Count every line of the data that includes "Ally". State only the number.

┌────────

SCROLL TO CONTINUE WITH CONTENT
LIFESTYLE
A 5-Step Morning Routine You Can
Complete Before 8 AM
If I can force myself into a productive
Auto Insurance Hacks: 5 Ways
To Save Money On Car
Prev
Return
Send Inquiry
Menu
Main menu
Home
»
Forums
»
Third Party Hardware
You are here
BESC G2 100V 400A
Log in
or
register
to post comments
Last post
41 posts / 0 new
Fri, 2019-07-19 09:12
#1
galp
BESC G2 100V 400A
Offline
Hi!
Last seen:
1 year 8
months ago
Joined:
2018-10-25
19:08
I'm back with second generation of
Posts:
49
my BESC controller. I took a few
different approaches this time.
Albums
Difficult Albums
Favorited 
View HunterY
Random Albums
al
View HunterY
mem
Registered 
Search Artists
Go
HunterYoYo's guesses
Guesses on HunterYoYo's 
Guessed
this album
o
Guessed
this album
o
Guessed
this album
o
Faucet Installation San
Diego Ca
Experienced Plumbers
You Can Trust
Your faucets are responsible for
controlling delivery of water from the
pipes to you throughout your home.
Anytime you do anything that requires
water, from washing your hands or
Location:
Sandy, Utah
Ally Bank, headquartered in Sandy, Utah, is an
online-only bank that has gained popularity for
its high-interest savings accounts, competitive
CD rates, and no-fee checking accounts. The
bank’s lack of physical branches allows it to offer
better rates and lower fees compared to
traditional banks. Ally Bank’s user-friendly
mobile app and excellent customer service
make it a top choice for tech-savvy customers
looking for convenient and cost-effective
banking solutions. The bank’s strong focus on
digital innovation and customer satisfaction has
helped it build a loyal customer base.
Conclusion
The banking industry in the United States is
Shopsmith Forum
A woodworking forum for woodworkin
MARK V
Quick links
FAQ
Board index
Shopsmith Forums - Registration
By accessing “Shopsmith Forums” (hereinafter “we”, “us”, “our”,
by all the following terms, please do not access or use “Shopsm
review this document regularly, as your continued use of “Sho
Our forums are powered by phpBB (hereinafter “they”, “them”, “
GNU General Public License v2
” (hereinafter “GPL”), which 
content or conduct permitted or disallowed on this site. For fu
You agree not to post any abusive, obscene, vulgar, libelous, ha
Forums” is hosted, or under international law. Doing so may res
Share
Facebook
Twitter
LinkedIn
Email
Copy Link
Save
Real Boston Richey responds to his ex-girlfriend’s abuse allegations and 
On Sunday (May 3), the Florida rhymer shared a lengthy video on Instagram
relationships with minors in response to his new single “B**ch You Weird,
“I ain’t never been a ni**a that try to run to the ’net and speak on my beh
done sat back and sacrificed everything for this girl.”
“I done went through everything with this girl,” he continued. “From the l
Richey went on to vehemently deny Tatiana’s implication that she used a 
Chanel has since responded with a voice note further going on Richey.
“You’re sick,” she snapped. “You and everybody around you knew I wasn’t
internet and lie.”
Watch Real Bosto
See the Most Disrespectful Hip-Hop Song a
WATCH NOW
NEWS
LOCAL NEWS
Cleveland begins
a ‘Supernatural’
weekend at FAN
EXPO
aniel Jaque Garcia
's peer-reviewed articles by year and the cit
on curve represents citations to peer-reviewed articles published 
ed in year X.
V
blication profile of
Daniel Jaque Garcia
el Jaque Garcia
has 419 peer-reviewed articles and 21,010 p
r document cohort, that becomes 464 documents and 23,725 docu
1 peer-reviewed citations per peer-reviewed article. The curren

└────────

Answer to this problem: 2